> _Assignment_
Here is the listing. Report each line in it that contains the string "center".
[Dataset section — start]
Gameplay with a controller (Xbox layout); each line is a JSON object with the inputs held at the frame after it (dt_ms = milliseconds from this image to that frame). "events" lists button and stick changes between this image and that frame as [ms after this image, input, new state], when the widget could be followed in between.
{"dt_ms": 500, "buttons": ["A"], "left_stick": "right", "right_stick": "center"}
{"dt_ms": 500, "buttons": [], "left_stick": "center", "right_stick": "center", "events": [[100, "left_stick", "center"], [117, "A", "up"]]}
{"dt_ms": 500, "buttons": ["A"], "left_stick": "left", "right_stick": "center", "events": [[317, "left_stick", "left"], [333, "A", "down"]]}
[Dataset section — finish]
> _Result below_
{"dt_ms": 500, "buttons": ["A"], "left_stick": "right", "right_stick": "center"}
{"dt_ms": 500, "buttons": [], "left_stick": "center", "right_stick": "center", "events": [[100, "left_stick", "center"], [117, "A", "up"]]}
{"dt_ms": 500, "buttons": ["A"], "left_stick": "left", "right_stick": "center", "events": [[317, "left_stick", "left"], [333, "A", "down"]]}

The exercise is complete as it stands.